Ask most seniors, who have spent all four years at Chapman, about restaurants in the Orange Circle, and they’ll go on for hours about the times they had a juicy, homemade sausage from Linx, a chili cheeseburger from Burger Parlor, or a bento box from Tokyo Cafe.
Well, those businesses are gone, and changes in the Circle dining scene are sparking up like wildfire. It’s worked for some restaurants on the closed-off Glassell Street, like Jaxon’s Chix Tenders, but those outside Glassell are not as fortunate.
“We’ve been losing about 60-80% of our revenue Monday to Thursdays,” said Bobby Adam, general manager of Buttermilk Fried Chicken — located two blocks west of the Circle on Chapman Avenue. “We had to close Monday and Tuesday because we were losing a lot of money.”
On the other hand, Jaxon’s Chix Tenders — which rebranded from the Burger Parlor in May 2020 — has seen advantages being on Glassell Street, where the street is closed to traffic and businesses can hold seating on the road in front of the restaurants.
“We’ve seen sales go up every week recently over the past few months,” said Amanda Lankin, Jaxon’s Chix Tenders’ supervising manager. “All these businesses (on Glassell) are thriving. I feel that shutting down the street was a major break for these small businesses.”
Buttermilk Fried Chicken and Jaxon’s Chix Tenders aren’t the only two businesses seeing staggering differences in sales. Watson’s Soda Fountain is the oldest restaurant in the Circle, opening in 1899. Currently, it’s experiencing its worst sales in business history according to Sean Frank, supervising manager.

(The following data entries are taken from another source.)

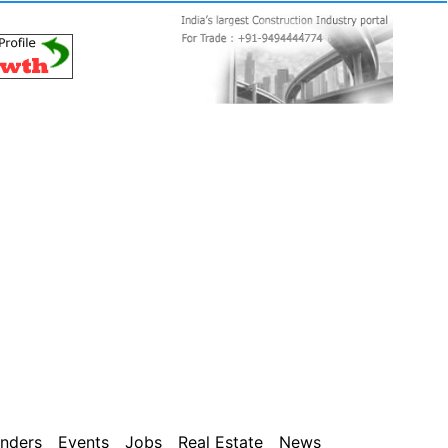
nders
Events
Jobs
Real Estate
News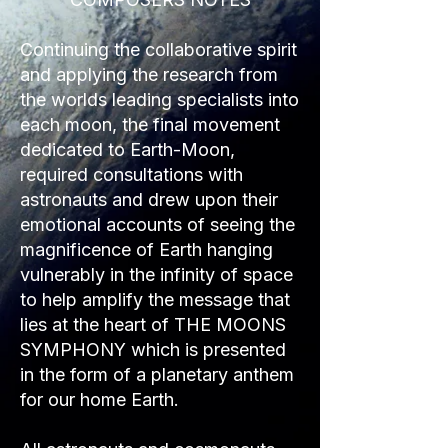
Continuing the collaborative spirit
and applying the research from
the worlds leading specialists into
each moon, the final movement
dedicated to Earth-Moon,
required consultations with
astronauts and drew upon their
emotional accounts of seeing the
magnificence of Earth hanging
vulnerably in the infinity of space
to help amplify the message that
lies at the heart of THE MOONS
SYMPHONY which is presented
in the form of a planetary anthem
for our home Earth.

“We’ve had to shut down multiple times,” Frank said. “We’ve had to rehire staff three times. We’ve had a major loss of business. It’s been very hard.”
Like Watson’s Soda Fountain, Buttermilk Fried Chicken, which opened in August 2019, is going through its roughest patch since opening. Adam mentioned the revenue losses during the COVID-19 pandemic as an issue, but attributed the public’s confusion on where the business is as well as its location as other ailments.
“Some people think we’re the Taco Stand or Wahoo’s so they walk in expecting that,” Adam said. “The location in general is just kind of hard (for customers) to find.”
Some Chapman students have affirmed Adam’s findings, saying they get confused whenever they’re looking for a bite to eat.
“I had always seen that restaurant, but never walked in because I wasn’t sure what it was,” said Chelsea Kegans, a senior communication studies major. “There’s like four restaurants all right next to each other and it’s kind of confusing as to which one’s which.”
Buttermilk Fried Chicken, located on Chapman Avenue between Olive Street and Lemon Street, does not receive the same luxuries as those on Glassell Street.
It seems like most restaurants outside Glassell Street have had problems staying afloat because of their location, but this may not be much of a surprise based on locals’ dining habits.
Many Chapman students have enjoyed how the Circle is set up for outdoor, socially-distanced dining. Some, like Pratik Mulpury, a senior computer science major, prefer to eat outside at one of the many restaurants on Glassell Street.
“I usually go to restaurants that are closer to campus,” he said. “Mainly because there’s more parking on that side, but a lot of those places I’ve been eating at all four years and the set up right now is really nice with the seating in the street.”
With restaurants on Glassell Street presumably taking away a lot of customers from Chapman Avenue businesses, how do they plan on staying afloat?
“We’re slowly improving (sales) on Friday, Saturday and Sunday,” Adam said regarding Buttermilk’s future plans. “A lot of Chapman students like our chicken, so hopefully when this is over our revenue will improve.”
Likewise, Frank believes Watson’s is on the brink of improvement.
“Moving forward we want to hire our staff back and get our full menu going,” Frank said. “Everything is kinda getting better, but we’ve still got a ways to go.”
Until then, businesses outside of Glassell Street will continue to find ways to improve sales despite difficult circumstances.
“One day at a time, one foot in front of the other,” Frank said. “We’ll get through it.”